* Directions *
Please show every line in the entries below that includes the word "upcycled".

──────── Records for the task

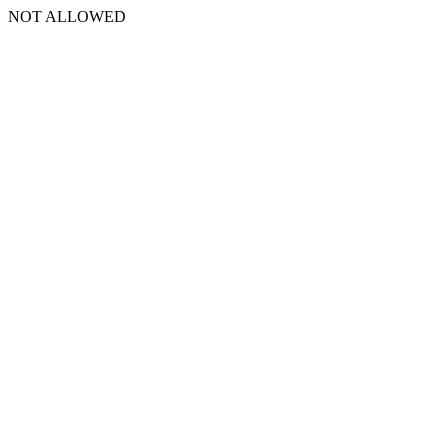
NOT ALLOWED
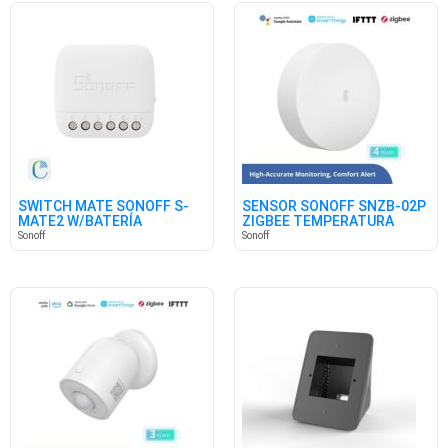
SWITCH MATE SONOFF S-
SENSOR SONOFF SNZB-02P
MATE2 W/BATERÍA
ZIGBEE TEMPERATURA
HUMEDAD
Sonoff
Sonoff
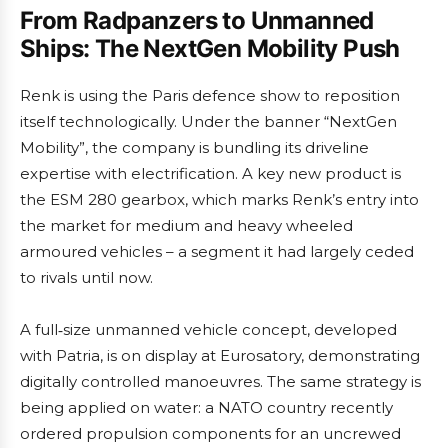
From Radpanzers to Unmanned
Ships: The NextGen Mobility Push
Renk is using the Paris defence show to reposition
itself technologically. Under the banner “NextGen
Mobility”, the company is bundling its driveline
expertise with electrification. A key new product is
the ESM 280 gearbox, which marks Renk’s entry into
the market for medium and heavy wheeled
armoured vehicles – a segment it had largely ceded
to rivals until now.
A full‑size unmanned vehicle concept, developed
with Patria, is on display at Eurosatory, demonstrating
digitally controlled manoeuvres. The same strategy is
being applied on water: a NATO country recently
ordered propulsion components for an uncrewed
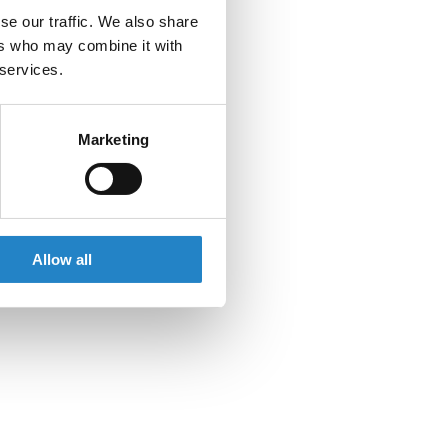
se our traffic. We also share
ers who may combine it with
 services.
Marketing
Allow all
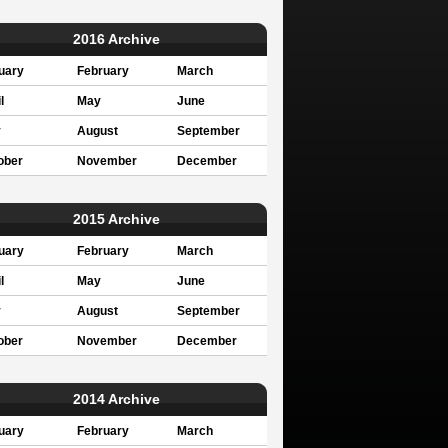
2016 Archive
uary
February
March
l
May
June
y
August
September
ober
November
December
2015 Archive
uary
February
March
l
May
June
y
August
September
ober
November
December
2014 Archive
uary
February
March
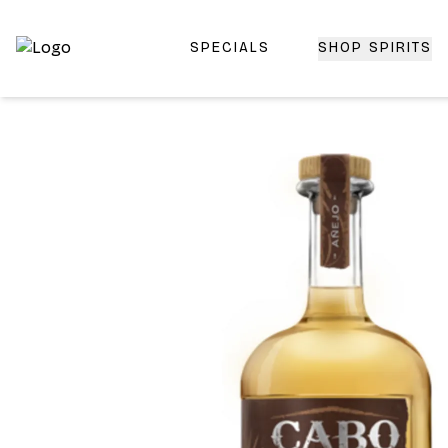
SPECIALS
SHOP SPIRITS
Top-Rated Online Liquor Store | Lightning-Fast Doorstep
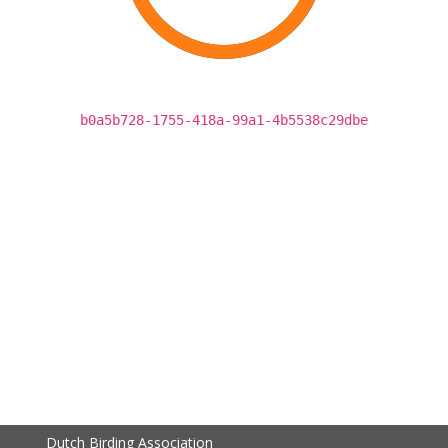
b0a5b728-1755-418a-99a1-4b5538c29dbe
Dutch Birding Association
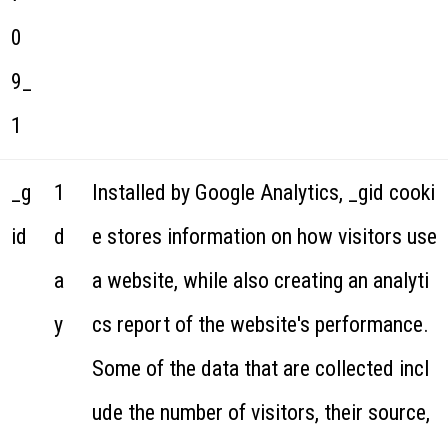
0
9_
1
_g
1
Installed by Google Analytics, _gid cooki
id
d
e stores information on how visitors use
a
a website, while also creating an analyti
y
cs report of the website's performance.
Some of the data that are collected incl
ude the number of visitors, their source,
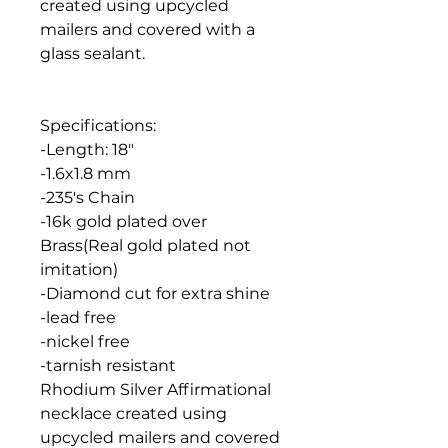
created using upcycled
mailers and covered with a
glass sealant.
Specifications:
-Length: 18"
-1.6x1.8 mm
-235's Chain
-16k gold plated over
Brass(Real gold plated not
imitation)
-Diamond cut for extra shine
-lead free
-nickel free
-tarnish resistant
Rhodium Silver Affirmational
necklace created using
upcycled mailers and covered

────────────────

* Your response *
created using upcycled
upcycled mailers and covered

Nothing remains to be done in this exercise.